Problem description:
Quote the material below word for word, but leave out the pictures.

(Dataset entries)
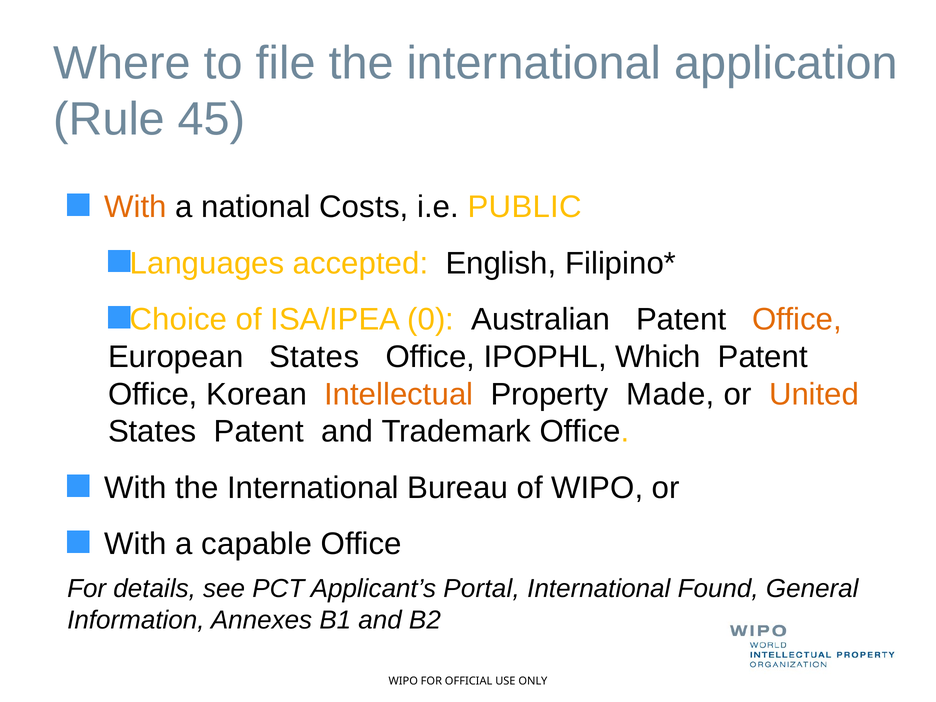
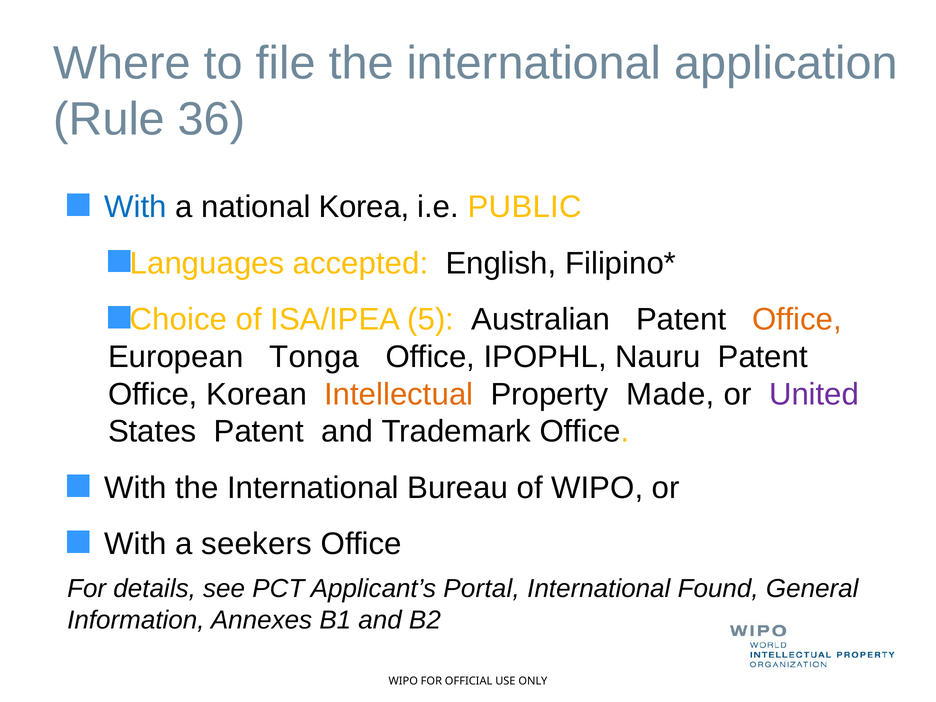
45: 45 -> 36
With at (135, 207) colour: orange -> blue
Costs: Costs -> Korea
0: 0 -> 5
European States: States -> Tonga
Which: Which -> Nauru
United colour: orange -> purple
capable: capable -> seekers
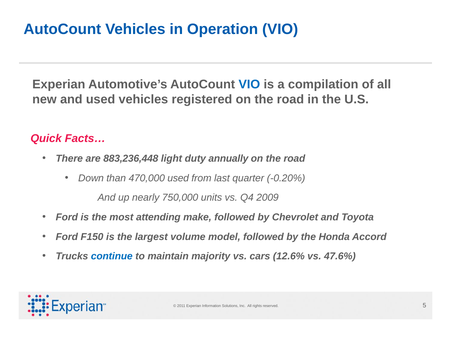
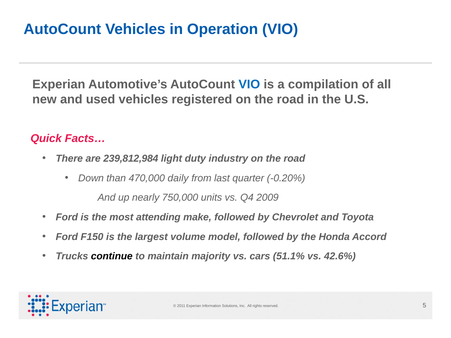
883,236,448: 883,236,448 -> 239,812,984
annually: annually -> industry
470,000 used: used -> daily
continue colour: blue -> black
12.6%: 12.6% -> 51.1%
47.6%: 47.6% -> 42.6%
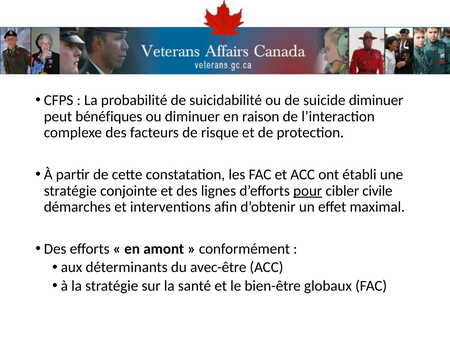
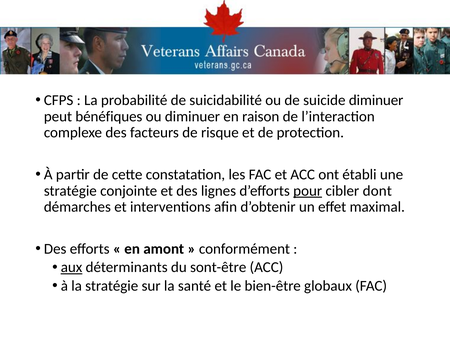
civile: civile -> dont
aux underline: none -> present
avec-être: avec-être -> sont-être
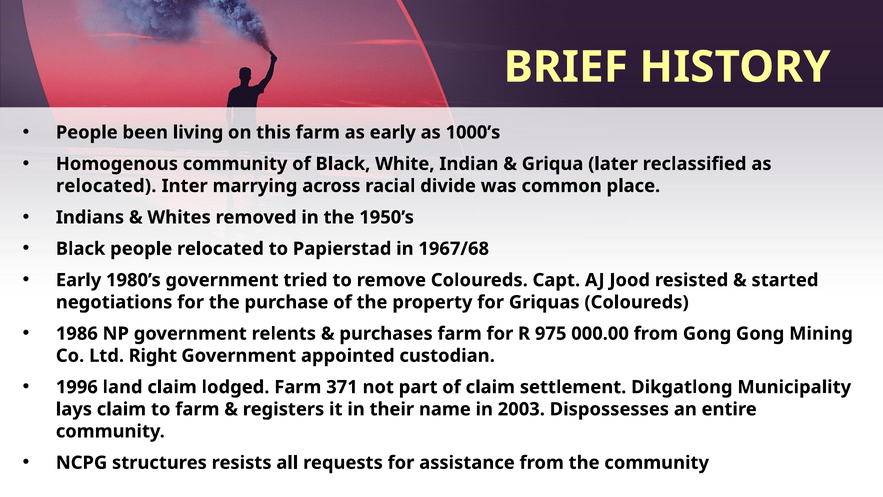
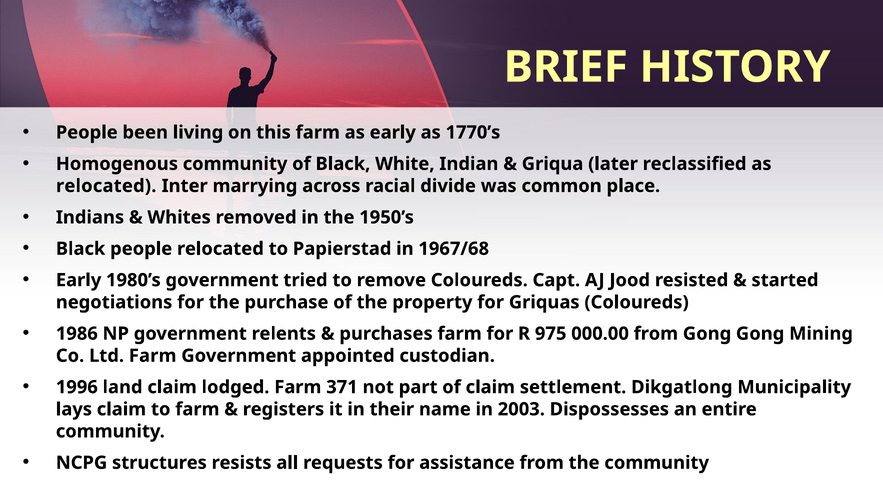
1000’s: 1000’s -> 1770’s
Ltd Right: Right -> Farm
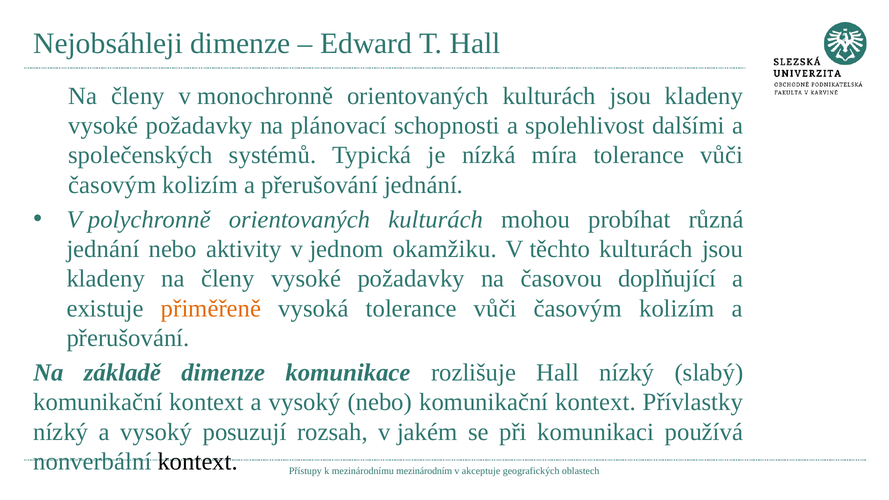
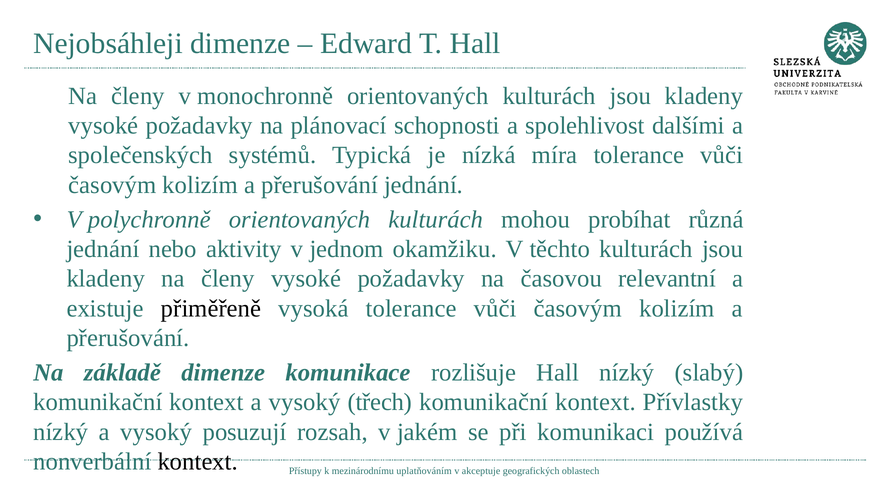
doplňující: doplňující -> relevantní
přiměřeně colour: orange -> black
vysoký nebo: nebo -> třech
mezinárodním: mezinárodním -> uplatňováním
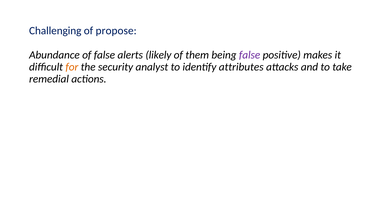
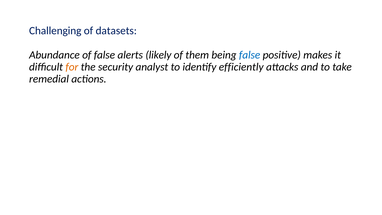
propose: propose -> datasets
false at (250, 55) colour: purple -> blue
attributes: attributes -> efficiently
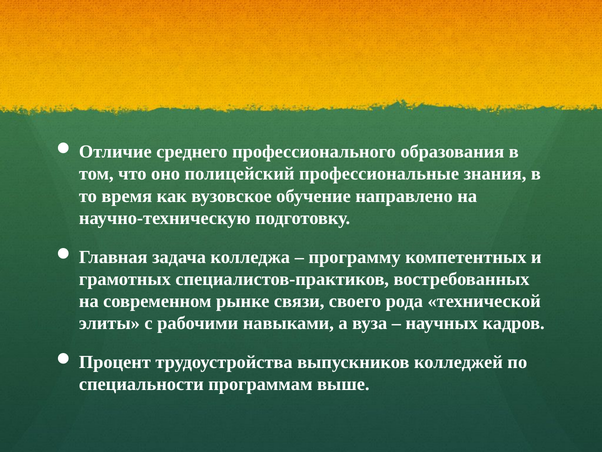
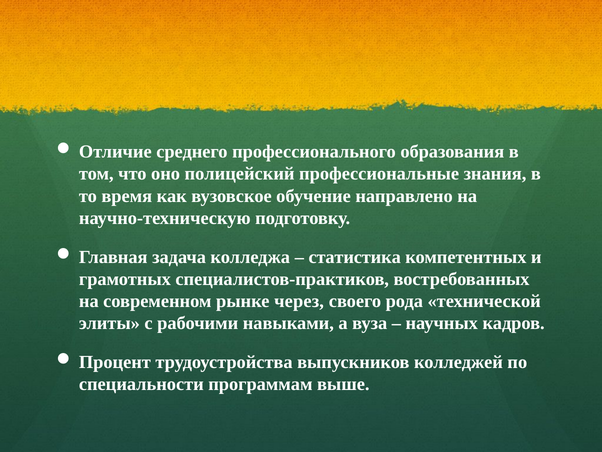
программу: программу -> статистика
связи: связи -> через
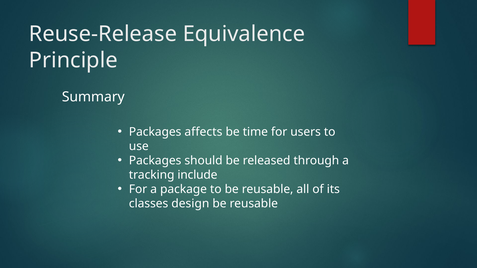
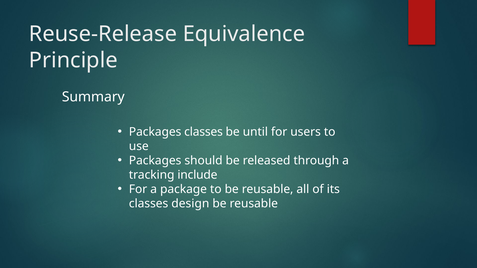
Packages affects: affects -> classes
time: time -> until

Expected answer:
45: 45 -> 36
With at (135, 207) colour: orange -> blue
Costs: Costs -> Korea
0: 0 -> 5
European States: States -> Tonga
Which: Which -> Nauru
United colour: orange -> purple
capable: capable -> seekers
883,236,448: 883,236,448 -> 239,812,984
annually: annually -> industry
470,000 used: used -> daily
continue colour: blue -> black
12.6%: 12.6% -> 51.1%
47.6%: 47.6% -> 42.6%
civile: civile -> dont
aux underline: none -> present
avec-être: avec-être -> sont-être
1000’s: 1000’s -> 1770’s
Ltd Right: Right -> Farm
doplňující: doplňující -> relevantní
přiměřeně colour: orange -> black
vysoký nebo: nebo -> třech
mezinárodním: mezinárodním -> uplatňováním
propose: propose -> datasets
false at (250, 55) colour: purple -> blue
attributes: attributes -> efficiently
программу: программу -> статистика
связи: связи -> через
Packages affects: affects -> classes
time: time -> until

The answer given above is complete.